**O que fazer**
• 1. No texto sobre o plano de paz para a Ucrânia, para quantos pontos foi reduzido o documento americano, segundo as contas ucranianas?
• 2. Reescreva o trecho do texto sobre o plano de paz para a Ucrânia que começa nas palavras "Para o Presidente" e termina em "para 19 pontos.", trocando "semblante" por "rosto".
• 3. Prossiga o texto sobre o plano de paz para a Ucrânia a partir do ponto em que termina.

**Excerto do texto**
***
Para o Presidente ucraniano é, claramente, uma vitória na secretaria sobre os russos, o único campo de "batalha" onde, aparentemente, lhe corre bem a guerra, já que, no terreno, os russos parecem não ter dificuldades de maior a avançar para oeste.
Isto, porque Zelensky, com semblante sorridente, ao contrário do pânico visível quando lhe foi entregue por militares norte-americanos o plano de paz de Trump, com 28 pontos, veio dizer que este documento "já não tem, certamente, 28 pontos".
Pelas contas ucranianas, o documento americano, no encontro de segunda-feira, 24, em Genebra, Suíça, entre o secretário de Estado dos EUA, Marco Rubio, e o chefe de gabinete de Zelensky, Andrii Yermak, foi encolhido para 19 pontos.
Dos 28 pontos iniciais aos 19 actuais, Zelensky, com o apoio dos europeus, que reuniram de urgência na capital angolana, onde decorre, até esta terça-feira, 25, a 7ª Cimeira União Africana/União Europeia, para o discutir, vê, agora, "viabilidade" para ser executado.
Zelensky sorri
Visivelmente satisfeito, o líder ucraniano garante que não será "um obstáculo à paz" e promete reunir com Donald Trump "muito em breve" para "discutir as questões mais melindrosas" porque esta versão do plano americano responde a "uma paz justa".
***
**Dados registados**
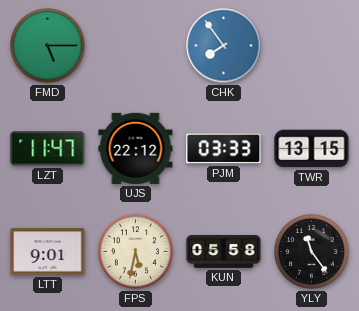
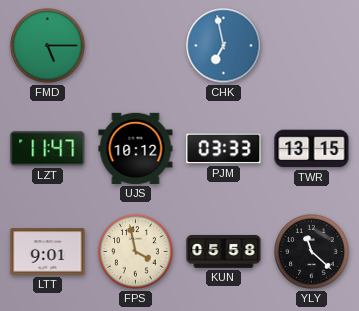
CHK: 7:54 -> 6:58
UJS: 22:12 -> 10:12
FPS: 5:32 -> 3:58
YLY: 11:24 -> 11:22
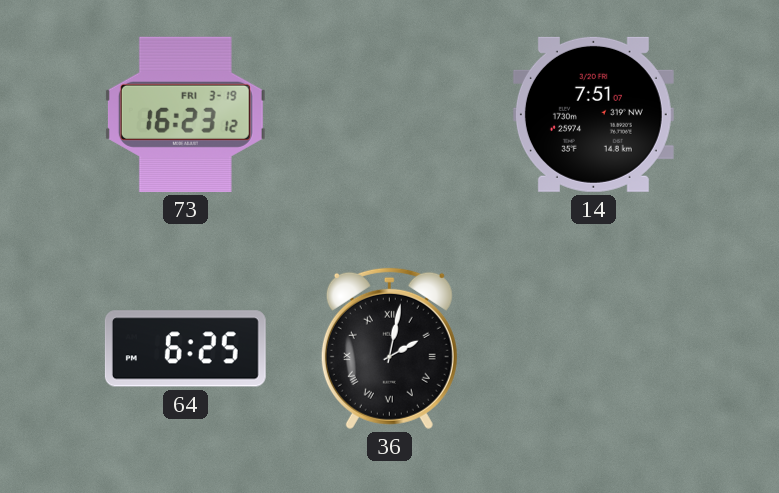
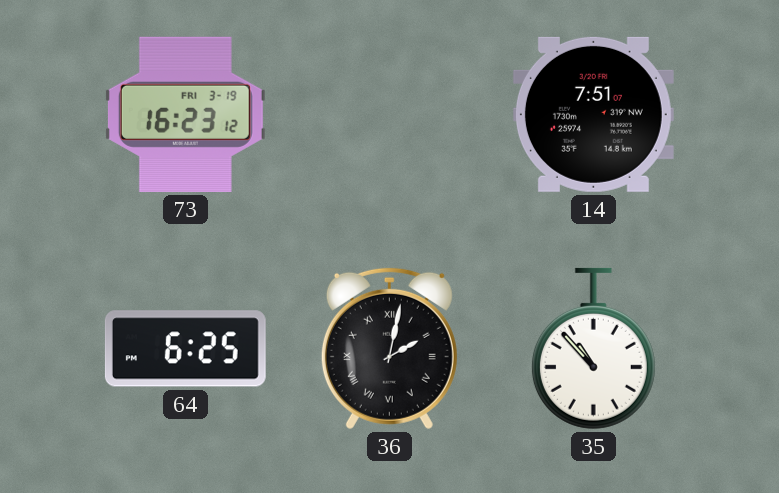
***
**Respostas por tarefa**
• 1. Foi reduzido para 19 pontos.

• 2.
Para o Presidente ucraniano é, claramente, uma vitória na secretaria sobre os russos, o único campo de "batalha" onde, aparentemente, lhe corre bem a guerra, já que, no terreno, os russos parecem não ter dificuldades de maior a avançar para oeste.
Isto, porque Zelensky, com rosto sorridente, ao contrário do pânico visível quando lhe foi entregue por militares norte-americanos o plano de paz de Trump, com 28 pontos, veio dizer que este documento "já não tem, certamente, 28 pontos".
Pelas contas ucranianas, o documento americano, no encontro de segunda-feira, 24, em Genebra, Suíça, entre o secretário de Estado dos EUA, Marco Rubio, e o chefe de gabinete de Zelensky, Andrii Yermak, foi encolhido para 19 pontos.

• 3.
Entre os analistas mais alinhados com Kiev e os mais próximos de Moscovo, as abordagens a este plano americano são simples: era demasiado pró-russo, para os segundos, era inaceitável por não contemplar as exigências russas no essencial.
Na realidade, como esta terça-feira, 24, veio esclarecer o porta-voz do Kremlin, Dmitri Peskov, a Rússia desconhece oficialmente o documento de Donald Trump e menos ainda o plano modificado por ucranianos e europeus na reunião de Genebra.
Mas Peskov repetiu, em declarações ao canal Russia-1, que Moscovo está sempre disponível para negociar os termos da paz, frisando que as causas históricas do conflito devem ser um dos temas incontornáveis porque só assim a paz pode ser duradoura.
Duas caras no Kremlin?
Todavia, estas palavras de Dmitri Peskov soam ligeiramente estranhas porque se sabe que na segunda-feira, com continuidade anunciada para esta terça-feira, 25, norte-americanos e russos reuniram nos Emirados Árabes Unidos, para discutir este plano.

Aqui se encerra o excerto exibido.